She frowned. “I’m sorry?”
“Does this mean we can take that couch now and you won’t give us any trouble?”
“What couch?”
“What do you mean, what couch?” He pointed toward the family room. “The one you were laying on in the other room.”
Oh no.
She signaled with a sweep of her arm in the direction he’d just pointed. “Show me.”
He rolled his eyes, but lead the way. They entered the sitting room a moment later, and he froze. She almost slammed into the back of him, but did a quick side-step. The couch came into view as did her twin sister, Alice.
Allie sat in the middle of the high-back sofa their father had made, knees up under her, an arm draped over the high-back, red hair splayed across the olive-green fabric, as she held it in a death grip. She pointed at a man standing on the far side, hands on his hips. “I told you, you can’t have it. Now get lost.”
“Allie!” Jo rushed forward. “What are you doing?”
The man she’d followed in, and the one at the end of the couch, both did double takes as they looked from Alice to Jo and back again. The movers were from out of town.
“There’s two of them?” The man at the end of the couch said.
Alice pointed at the man Jo had followed in. “Hulk here was just going to get his boss to tell on me.”
Jo placed her hands on her hips. “Allie, get off. This isn’t our furniture anymore; we’ve made a deal.”
Allie rested her head on the backrest. “Well . . . they, they can’t have this one.”
The Hulk stepped to her side. “You two look exactly alike.”
Allie glared at him. “We’re twins, genius.”
Jo flicked her arm.
“Ouch.” Allie flinched.
“Don’t be rude.”
They had been told they looked “exactly” the same since as long as Jo could remember. From the tops of the red heads that they’d inherited from their mother, to their sapphire blue eyes they’d gotten from their father and all the way to their toes, which they’d gotten from who knows where, (both parents had large feet by comparison,) they were the same. And not just in their appearance, but in their mannerisms.

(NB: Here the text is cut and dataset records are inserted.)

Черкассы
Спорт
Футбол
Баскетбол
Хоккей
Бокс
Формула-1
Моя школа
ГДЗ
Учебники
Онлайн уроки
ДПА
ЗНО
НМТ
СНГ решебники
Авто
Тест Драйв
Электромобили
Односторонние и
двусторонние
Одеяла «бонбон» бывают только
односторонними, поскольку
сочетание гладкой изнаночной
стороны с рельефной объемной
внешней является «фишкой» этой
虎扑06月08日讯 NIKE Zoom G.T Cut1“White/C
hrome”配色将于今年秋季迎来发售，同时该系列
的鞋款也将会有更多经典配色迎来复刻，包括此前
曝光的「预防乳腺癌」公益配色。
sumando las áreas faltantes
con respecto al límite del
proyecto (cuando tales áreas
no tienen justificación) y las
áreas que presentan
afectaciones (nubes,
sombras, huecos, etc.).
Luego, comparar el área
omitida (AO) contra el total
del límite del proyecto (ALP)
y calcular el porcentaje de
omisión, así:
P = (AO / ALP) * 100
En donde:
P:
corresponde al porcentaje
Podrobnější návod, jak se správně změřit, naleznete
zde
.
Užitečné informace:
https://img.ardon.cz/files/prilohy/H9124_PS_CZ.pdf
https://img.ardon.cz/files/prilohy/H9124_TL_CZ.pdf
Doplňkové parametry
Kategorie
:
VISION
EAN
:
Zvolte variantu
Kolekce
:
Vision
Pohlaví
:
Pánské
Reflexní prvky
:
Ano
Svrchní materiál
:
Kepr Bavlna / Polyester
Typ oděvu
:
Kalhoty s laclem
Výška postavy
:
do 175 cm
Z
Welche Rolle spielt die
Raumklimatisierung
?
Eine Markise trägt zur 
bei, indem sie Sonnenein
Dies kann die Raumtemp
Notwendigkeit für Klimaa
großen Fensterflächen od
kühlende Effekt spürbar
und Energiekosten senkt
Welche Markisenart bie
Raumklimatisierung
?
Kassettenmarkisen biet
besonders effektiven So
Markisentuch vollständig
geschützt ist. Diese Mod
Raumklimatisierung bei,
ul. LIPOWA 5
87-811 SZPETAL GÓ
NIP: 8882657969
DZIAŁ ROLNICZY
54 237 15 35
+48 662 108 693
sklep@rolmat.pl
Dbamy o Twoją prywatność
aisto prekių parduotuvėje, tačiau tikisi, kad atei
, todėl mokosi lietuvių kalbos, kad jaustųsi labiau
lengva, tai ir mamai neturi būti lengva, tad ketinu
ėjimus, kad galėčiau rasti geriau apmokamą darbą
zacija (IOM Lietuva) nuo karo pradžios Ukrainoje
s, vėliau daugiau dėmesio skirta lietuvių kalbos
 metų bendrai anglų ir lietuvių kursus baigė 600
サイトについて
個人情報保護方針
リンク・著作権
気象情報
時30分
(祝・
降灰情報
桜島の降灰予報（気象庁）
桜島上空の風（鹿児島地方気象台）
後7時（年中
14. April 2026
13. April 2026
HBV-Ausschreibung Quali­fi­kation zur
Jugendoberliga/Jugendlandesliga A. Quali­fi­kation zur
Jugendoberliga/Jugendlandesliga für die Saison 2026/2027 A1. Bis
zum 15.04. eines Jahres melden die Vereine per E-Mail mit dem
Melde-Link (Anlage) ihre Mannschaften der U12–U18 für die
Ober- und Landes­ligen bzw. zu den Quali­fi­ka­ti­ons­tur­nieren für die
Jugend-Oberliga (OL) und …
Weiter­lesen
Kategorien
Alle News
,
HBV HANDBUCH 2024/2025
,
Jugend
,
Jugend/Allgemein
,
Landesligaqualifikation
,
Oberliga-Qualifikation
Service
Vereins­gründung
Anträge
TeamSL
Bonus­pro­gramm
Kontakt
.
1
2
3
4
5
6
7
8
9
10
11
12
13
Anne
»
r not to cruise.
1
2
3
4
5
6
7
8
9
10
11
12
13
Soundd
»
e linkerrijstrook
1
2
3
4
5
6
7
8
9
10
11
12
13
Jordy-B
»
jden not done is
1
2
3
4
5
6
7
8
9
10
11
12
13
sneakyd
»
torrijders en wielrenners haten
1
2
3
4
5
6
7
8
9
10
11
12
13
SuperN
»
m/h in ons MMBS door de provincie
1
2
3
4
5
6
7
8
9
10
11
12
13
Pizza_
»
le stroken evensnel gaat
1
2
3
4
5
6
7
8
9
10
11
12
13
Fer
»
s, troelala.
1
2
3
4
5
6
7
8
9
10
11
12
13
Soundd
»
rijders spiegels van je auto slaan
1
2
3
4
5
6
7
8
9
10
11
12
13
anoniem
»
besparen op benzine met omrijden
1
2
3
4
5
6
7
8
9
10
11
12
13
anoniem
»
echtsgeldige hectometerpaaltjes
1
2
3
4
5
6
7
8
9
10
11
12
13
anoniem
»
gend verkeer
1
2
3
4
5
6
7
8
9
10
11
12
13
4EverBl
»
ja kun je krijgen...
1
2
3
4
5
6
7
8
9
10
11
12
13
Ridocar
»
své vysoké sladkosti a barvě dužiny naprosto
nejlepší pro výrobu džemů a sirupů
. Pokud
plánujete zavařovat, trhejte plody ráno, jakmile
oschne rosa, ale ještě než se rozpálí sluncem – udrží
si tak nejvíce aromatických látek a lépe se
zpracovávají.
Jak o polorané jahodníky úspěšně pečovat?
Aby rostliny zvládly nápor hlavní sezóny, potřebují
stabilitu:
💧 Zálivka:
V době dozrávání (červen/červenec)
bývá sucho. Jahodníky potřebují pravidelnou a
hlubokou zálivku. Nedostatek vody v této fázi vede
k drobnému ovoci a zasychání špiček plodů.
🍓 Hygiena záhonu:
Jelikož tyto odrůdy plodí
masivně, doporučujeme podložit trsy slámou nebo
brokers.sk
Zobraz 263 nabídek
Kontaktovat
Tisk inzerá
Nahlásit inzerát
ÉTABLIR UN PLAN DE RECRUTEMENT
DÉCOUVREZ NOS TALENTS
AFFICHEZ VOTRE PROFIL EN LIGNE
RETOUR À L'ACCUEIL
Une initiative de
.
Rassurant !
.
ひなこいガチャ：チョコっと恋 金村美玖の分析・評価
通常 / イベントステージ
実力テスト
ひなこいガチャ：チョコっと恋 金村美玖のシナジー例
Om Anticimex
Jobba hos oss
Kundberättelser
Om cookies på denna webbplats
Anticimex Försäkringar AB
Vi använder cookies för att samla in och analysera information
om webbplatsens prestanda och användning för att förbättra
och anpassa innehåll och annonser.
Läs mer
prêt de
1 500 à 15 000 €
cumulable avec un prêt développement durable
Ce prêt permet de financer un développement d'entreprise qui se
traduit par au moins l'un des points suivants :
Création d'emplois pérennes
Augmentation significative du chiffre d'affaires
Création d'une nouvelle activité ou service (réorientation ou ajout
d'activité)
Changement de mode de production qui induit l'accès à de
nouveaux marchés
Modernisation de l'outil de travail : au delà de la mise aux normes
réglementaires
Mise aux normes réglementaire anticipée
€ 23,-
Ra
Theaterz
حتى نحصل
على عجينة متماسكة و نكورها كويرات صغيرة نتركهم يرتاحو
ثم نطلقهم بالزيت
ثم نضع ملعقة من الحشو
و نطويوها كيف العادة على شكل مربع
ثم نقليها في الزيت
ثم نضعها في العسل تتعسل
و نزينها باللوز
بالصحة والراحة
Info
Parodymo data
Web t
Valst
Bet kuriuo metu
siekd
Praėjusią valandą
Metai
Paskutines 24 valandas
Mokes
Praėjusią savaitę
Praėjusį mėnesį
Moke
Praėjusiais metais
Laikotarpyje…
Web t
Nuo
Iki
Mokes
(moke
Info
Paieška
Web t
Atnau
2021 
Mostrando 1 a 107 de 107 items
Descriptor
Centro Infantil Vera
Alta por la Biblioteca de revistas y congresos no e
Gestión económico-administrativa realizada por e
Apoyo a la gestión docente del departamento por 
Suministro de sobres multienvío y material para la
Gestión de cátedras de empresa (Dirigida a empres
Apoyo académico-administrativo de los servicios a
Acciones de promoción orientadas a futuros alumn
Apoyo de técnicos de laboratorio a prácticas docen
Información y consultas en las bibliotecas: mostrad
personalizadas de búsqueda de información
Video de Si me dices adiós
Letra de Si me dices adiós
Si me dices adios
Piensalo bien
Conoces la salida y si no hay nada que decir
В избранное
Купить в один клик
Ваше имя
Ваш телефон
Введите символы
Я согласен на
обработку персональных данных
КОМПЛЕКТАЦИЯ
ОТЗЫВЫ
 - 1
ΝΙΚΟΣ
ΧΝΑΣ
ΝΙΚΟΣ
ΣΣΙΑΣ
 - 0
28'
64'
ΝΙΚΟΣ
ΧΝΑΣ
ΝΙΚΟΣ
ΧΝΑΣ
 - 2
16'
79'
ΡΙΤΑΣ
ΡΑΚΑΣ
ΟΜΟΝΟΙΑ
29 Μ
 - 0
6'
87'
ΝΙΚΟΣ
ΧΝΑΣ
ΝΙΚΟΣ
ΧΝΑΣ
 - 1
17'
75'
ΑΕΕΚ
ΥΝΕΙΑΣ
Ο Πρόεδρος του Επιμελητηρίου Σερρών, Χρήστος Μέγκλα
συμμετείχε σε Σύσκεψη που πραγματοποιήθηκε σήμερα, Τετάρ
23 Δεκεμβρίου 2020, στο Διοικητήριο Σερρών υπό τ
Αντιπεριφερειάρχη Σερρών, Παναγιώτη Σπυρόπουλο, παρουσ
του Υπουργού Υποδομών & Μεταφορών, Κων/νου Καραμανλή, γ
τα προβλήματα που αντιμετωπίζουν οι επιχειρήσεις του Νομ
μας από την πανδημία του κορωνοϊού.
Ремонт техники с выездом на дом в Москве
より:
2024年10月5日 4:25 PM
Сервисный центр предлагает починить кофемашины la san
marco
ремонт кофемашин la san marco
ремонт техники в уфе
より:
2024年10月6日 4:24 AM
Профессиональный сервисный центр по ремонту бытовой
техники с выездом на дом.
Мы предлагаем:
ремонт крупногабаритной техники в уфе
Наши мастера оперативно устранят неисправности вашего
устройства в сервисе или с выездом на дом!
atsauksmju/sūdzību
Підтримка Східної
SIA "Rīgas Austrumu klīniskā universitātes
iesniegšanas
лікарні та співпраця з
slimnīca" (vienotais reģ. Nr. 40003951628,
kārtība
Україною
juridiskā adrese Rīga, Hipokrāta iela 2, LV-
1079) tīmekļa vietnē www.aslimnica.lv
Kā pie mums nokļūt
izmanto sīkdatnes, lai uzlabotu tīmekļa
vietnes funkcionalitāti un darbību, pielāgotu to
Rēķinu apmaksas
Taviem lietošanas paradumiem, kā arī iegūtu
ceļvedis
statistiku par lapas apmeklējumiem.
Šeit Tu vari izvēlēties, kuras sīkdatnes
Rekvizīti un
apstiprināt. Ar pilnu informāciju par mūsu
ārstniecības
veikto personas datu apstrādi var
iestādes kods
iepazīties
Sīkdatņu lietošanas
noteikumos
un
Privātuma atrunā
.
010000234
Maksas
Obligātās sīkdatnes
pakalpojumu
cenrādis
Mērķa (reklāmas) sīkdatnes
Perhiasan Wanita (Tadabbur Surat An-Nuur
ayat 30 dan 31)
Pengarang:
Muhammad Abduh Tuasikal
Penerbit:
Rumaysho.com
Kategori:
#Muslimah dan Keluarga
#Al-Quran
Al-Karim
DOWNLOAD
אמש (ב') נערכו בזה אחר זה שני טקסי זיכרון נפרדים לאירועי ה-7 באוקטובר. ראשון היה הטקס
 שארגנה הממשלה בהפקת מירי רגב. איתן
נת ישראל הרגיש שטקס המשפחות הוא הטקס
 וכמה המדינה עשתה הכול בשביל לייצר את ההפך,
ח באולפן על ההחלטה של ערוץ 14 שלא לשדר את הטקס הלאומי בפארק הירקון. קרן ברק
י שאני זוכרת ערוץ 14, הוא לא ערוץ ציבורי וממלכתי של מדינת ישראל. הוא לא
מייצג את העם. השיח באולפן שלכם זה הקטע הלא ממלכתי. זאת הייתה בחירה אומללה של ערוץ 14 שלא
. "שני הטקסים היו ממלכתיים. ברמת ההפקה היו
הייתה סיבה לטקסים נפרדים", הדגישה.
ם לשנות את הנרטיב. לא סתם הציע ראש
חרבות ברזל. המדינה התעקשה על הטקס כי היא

There were two people in their lives who’d been able to tell them apart. The first was their father, and the secondwasn’ttheir mother.
The only thing that really differentiated the two was their personalities and temperaments. Like their mother, Allie had flair. For example, their mother called their hair color ginger champagne, and her sister called it strawberry ginger.
Jo called it red—though part of the reason she did that was a deep-seated joy of irritating them. Her father had understood that.
She swallowed thick at the thought of him.
“I’m not letting them take this one.” Allie tightened her grip on the back of the couch, the large t-shirt she wore swallowing her and making her seem so small and fragile. And Jo could now see that her eyes were red and puffy—just like their mom’s eyes had been.
A lump formed in her throat, but she cleared it and put on her mask of indifference. Someone had to hold it together, and it wasn’t going to be her mother, Clara, or Allie. Jo turned to the Hulk. “Fine, take her, too.”
“What?” Allie loosened her grip.
“If she won’t get off, just carry it out with her on it.” Jo signaled to the door. “Trust me, once you start closing the door on the truck, she’ll move off it faster than a one-legged man in a butt-kicking competition.”
Allie glared at her.
The men shrugged, lifted the couch and left the room with Allie on it. Jo followed to the hall as they carried it and her sister out the front door and down the stairs. Before they could climb the ramp, Allie was off and marching up the stairs to house again.